Lugba était également la seule forge produisant le très recherché statuaire du Bouddha; il est fait en bronze et appelé « œil d’argent de Guge ». Ce n’est qu'à l'été de 1997, alors qu’on excavait un autre site de Guge, que ce modèle de figurine a été mis au jour. Il porte une couronne, tient des objets rituels dans chacune de ses quatre mains, et est assis, les jambes croisées, sur un trône en forme de lotus. Il a trois yeux brillants recouverts d’argent dans un visage en bronze doré.

De pair avec l’étude de la symétrie des vestiges de la cité de Guge, les sculptures, gravures et peintures murales découvertes ces dernières années dans le royaume antique de Guge aident les archéologues à réécrire l'histoire de cette civilisation perdue.

Conseils pour les touristes

Lieu : Les ruines du royaume de Guge sont dans le district de Zanda, dans la préfecture de Ngari, qui à son sud, borde l'Inde. Zanda est à 1 500 km à l’ouest de Lhasa, la capitale tibétaine, à 200 km de la ville de Shiquanhe, dans le district de Gar, et à 1 200 km de Yecheng, dans la région autonome ouïgoure du Xinjiang.

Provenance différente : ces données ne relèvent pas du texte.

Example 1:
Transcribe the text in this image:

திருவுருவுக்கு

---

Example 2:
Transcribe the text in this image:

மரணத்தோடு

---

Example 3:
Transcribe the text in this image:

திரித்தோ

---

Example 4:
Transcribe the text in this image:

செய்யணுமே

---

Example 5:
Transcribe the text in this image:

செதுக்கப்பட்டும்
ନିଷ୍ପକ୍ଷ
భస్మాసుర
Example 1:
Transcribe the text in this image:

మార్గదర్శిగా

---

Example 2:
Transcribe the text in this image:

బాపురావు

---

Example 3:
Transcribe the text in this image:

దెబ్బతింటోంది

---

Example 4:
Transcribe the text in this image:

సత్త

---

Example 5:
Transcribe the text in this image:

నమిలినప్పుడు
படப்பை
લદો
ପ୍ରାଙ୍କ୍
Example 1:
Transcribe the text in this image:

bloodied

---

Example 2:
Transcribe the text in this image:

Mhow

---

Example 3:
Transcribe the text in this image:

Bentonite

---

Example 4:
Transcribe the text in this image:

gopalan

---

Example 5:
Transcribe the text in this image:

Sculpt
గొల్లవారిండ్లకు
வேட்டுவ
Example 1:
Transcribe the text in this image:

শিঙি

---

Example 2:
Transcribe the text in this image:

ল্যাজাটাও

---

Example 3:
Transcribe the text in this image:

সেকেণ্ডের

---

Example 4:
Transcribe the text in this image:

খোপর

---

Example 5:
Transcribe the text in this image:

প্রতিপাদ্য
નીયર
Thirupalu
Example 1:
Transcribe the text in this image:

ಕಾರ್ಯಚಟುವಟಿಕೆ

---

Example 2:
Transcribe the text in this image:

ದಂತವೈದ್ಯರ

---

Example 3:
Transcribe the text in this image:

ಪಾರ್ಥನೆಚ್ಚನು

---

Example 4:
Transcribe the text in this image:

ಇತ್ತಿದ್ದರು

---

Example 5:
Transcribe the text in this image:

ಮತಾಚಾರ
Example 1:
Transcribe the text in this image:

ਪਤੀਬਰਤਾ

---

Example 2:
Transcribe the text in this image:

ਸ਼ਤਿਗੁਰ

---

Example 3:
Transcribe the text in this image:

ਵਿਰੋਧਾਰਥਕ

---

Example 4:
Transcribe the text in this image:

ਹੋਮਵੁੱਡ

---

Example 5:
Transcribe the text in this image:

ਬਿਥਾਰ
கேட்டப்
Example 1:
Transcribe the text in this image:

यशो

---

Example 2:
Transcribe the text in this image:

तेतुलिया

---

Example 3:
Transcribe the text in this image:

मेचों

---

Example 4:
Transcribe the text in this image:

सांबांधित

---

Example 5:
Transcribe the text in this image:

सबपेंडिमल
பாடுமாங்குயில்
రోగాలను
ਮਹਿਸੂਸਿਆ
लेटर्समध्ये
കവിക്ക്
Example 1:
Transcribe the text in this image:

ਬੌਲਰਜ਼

Transport : Il y a deux itinéraires vers la cité de Guge. L’un part de Yecheng au Xinjiang vers Zanda via Shiquanhe. L'autre part de Lhasa vers Xigazê puis Zanda. Les taxis de Lhasa à Ngari demandent 0,8 yuan/km. la location. Si on loue un véhicule avec chauffeur, il faut compter de 12 000 à 14 000 yuans, plus l’hébergement du chauffeur. Il est nécessaire de réserver un véhicule pour le voyage à partir du siège du district de Zanda vers les ruines de Guge, situées à 18 km à l’ouest.

Permis de visiteur à la frontière : Il faut un permis pour se rendre à Zanda. Les visiteurs éventuels remplissent les formulaires appropriés au commissariat de police local et reçoivent le laissez-passer, gratuitement, le jour même.